9. Pensões especiais
Já ficou dito lá no início que os benefícios especiais foram criados para conceder prerrogativas a algumas categorias profissionais ou para atender a demandas sociais geradas por fatos extraordinários, de grande repercussão nacional, sendo que, neste caso, o benefício tem caráter indenizatório ou assistencial. As pensões especiais ora analisadas se enquadram nessa segunda categoria. Ressalte-se, outrossim, que as pensões especiais de ex-combante e do "soldado da borracha" já foram analisadas acima.
9.1. Síndrome da Talidomida
A Lei 7.070/82 criou uma pensão especial aos portadores de deficiência física conhecida como "Síndrome da Talidomida". A talidomida é um medicamento desenvolvido na Alemanha (como também o foi a famosa aspirina) para ser usado como sedativo. Em 1960, ficou comprovado que, consumida por gestantes, a talidomida provocava o encurtamento dos membros junto ao tronco do feto, motivo por que foi proibida sua comercialização em 1961, sendo que esta proibição no Brasil só se deu a partir de 1965. Esta ineficiência do governo em retirar do mercado o medicamento, implicou diversas ações judiciais em que se pleiteava indenizações contra a União, as quais, somadas à opinião pública, culminaram com a edição da referida lei.

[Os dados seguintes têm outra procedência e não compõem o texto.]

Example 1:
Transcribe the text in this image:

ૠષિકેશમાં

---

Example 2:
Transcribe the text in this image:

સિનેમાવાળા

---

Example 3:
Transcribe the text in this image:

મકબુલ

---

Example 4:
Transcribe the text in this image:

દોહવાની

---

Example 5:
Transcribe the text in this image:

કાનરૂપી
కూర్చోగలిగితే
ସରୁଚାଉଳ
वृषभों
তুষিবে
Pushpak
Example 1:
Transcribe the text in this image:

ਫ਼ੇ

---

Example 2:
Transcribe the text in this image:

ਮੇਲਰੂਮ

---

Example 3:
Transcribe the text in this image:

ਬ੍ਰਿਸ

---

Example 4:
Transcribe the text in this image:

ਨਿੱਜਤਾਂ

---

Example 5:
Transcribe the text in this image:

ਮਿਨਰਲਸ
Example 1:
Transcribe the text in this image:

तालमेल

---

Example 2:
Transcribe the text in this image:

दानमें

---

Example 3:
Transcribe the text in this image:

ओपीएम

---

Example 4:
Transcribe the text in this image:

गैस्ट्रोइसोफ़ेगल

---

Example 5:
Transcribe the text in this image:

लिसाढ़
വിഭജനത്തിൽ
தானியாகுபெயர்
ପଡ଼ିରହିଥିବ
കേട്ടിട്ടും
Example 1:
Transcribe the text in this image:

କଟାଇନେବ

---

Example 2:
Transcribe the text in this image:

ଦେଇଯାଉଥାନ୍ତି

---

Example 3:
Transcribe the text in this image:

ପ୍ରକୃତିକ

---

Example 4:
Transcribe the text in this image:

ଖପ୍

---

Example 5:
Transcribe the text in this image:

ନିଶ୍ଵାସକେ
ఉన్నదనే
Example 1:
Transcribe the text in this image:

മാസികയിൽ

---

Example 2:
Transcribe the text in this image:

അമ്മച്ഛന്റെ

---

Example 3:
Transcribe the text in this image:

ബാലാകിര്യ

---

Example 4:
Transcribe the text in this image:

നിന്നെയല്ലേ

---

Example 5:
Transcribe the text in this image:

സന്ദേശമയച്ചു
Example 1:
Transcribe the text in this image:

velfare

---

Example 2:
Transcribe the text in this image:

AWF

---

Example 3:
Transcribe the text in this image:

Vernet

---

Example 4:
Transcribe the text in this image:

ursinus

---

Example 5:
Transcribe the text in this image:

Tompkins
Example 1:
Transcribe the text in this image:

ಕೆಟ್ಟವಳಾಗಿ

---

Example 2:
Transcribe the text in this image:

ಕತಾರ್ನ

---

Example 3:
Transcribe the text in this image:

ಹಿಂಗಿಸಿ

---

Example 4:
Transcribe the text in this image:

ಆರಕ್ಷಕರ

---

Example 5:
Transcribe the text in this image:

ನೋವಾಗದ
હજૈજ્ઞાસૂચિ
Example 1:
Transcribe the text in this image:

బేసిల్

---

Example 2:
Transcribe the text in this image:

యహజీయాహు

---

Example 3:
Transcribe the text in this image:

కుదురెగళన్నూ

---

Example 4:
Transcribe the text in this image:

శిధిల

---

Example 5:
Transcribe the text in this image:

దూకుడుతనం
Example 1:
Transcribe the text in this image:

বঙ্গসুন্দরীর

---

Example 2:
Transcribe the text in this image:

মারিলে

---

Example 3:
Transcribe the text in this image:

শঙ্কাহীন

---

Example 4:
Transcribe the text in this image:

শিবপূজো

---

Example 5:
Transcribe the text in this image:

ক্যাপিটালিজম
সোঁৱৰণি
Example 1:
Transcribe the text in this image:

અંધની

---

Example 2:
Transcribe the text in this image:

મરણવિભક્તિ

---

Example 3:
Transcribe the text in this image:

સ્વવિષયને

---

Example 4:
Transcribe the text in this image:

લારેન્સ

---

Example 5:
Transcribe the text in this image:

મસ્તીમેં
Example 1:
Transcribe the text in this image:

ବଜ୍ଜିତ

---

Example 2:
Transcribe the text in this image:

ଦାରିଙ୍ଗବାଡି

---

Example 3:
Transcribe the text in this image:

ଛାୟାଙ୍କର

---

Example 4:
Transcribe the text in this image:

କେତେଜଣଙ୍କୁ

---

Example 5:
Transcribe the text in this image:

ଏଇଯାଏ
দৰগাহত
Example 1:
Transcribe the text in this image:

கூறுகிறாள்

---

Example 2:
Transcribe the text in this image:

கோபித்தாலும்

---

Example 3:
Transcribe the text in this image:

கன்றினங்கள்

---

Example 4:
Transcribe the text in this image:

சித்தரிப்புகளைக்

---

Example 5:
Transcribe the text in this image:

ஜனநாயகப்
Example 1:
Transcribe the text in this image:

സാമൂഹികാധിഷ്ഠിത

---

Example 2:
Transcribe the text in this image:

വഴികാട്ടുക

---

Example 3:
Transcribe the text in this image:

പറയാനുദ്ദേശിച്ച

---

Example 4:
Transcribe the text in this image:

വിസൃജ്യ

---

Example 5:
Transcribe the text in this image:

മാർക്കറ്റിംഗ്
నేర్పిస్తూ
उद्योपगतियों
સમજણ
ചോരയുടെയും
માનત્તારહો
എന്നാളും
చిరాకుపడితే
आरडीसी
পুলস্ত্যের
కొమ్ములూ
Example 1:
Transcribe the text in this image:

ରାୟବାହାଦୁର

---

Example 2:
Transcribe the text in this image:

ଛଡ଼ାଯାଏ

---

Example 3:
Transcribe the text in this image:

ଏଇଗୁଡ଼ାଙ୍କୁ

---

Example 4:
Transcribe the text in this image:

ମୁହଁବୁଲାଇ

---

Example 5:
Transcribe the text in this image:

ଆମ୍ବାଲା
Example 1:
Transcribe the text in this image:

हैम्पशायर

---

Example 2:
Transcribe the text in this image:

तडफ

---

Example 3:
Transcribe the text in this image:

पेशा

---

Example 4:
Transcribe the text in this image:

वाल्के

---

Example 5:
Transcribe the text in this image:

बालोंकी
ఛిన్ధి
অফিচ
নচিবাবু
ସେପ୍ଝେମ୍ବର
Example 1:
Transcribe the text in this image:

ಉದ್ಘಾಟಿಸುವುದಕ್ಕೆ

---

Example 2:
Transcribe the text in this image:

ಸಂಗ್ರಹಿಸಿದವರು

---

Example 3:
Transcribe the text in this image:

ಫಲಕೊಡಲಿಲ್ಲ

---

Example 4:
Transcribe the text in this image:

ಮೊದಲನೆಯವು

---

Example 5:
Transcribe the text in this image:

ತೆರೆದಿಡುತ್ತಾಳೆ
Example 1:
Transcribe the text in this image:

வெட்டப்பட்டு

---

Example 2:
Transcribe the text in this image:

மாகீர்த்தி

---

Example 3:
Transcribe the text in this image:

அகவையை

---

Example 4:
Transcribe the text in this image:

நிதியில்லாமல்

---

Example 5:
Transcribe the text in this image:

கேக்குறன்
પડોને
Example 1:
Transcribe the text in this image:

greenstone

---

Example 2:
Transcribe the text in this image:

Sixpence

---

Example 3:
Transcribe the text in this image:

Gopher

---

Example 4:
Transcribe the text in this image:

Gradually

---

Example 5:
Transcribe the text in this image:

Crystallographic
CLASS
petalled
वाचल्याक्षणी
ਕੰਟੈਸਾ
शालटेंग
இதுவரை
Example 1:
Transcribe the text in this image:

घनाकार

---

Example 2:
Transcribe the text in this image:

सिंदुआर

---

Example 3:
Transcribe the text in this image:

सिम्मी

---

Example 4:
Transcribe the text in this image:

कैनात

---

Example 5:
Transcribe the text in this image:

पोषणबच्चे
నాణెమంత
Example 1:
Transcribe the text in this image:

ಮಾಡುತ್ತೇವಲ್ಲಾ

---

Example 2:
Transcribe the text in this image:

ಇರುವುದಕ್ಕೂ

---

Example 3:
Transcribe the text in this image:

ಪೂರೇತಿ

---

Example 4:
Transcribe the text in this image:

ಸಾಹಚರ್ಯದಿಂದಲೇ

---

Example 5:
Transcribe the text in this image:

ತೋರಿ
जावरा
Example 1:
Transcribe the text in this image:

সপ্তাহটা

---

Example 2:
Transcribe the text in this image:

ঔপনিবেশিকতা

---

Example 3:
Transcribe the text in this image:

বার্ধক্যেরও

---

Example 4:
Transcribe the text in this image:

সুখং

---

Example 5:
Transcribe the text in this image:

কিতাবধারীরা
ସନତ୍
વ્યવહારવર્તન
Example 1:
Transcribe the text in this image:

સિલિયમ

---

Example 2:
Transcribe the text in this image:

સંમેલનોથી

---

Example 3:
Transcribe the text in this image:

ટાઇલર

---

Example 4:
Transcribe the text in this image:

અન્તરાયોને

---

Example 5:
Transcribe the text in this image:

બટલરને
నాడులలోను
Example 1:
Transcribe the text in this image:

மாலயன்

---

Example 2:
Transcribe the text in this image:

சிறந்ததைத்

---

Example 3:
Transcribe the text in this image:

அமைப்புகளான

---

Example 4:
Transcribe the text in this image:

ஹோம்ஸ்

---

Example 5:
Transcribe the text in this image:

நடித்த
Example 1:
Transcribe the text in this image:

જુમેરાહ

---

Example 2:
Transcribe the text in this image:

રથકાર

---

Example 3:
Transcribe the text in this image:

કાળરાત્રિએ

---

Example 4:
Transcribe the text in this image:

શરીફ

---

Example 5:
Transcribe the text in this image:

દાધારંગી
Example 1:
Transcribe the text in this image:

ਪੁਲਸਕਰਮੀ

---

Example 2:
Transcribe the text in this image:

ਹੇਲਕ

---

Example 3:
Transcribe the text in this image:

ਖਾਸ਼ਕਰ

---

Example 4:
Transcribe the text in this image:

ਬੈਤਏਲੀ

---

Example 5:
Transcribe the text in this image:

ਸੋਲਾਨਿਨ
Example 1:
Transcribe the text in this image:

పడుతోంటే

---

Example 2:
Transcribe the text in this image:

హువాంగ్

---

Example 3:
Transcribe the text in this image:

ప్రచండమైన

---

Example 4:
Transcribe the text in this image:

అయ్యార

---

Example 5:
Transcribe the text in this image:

A pensão especial aos portadores da Síndrome de Talidomida, que é mantida pelo INSS por conta da União (art. 4º), tem natureza indenizatória, por que é inacumulável com qualquer outra indenização pelo mesmo fato paga pela União, inclusive o benefício assistencial previsto no art. 203, V, da CF/88, e art. 20, da Lei 8.742/93 - LOAS, mas pode ser acumulada com outros benefícios de natureza previdenciária (art. 3º, caput e §1º) [52]. Essa pensão é devida aos deficientes portadores da Síndrome da Talidomida nascidos a partir de 1º de janeiro de 1957 - data do início da comercialização da droga denominada Talidomida, inicialmente comercializada com os nomes comerciais de sedin, Sedalis e Slip, nos termos do art. 610 da IN INSS/PRES nº 20/2007, que disciplina procedimentos a serem adotados pela área de Benefícios -, desde que comprovada por laudo médico pericial a relação de causalidade entre a deficiência apresentada e a ingestão do referido medicamento por sua progenitora no período gestacional, sendo que sua renda mensal inicial - RMI é calculada com base nos pontos indicadores da natureza e no grau da dependência resultante da deformidade física, à razão, cada um, de metade do maior salário mínimo (art. 1º, §§ 1º e 2º) [53].
O beneficiário desta pensão especial, maior de 35 anos, que necessite de assistência permanente de outra pessoa e que tenha recebido pontuação superior ou igual a 6, faz jus a um adicional de 25% sobre o valor deste benefício (art. 3º, §2º, incluído pela MP 2.187/01). Há também outro adicional de 35% para o beneficiário que tenha: [i] vinte e cinco anos, se homem, e vinte anos, se mulher, de contribuição para a Previdência Social; ou [ii] cinqüenta e cinco anos de idade, se homem, ou cinqüenta anos de idade, se mulher, e contar pelo menos quinze anos de contribuição para a Previdência Social (art. 3º, §3º, incluído pela Lei 10.877/2004). Finalmente, esta pensão não gera pensão, sendo instransferível (art. 1º, caput).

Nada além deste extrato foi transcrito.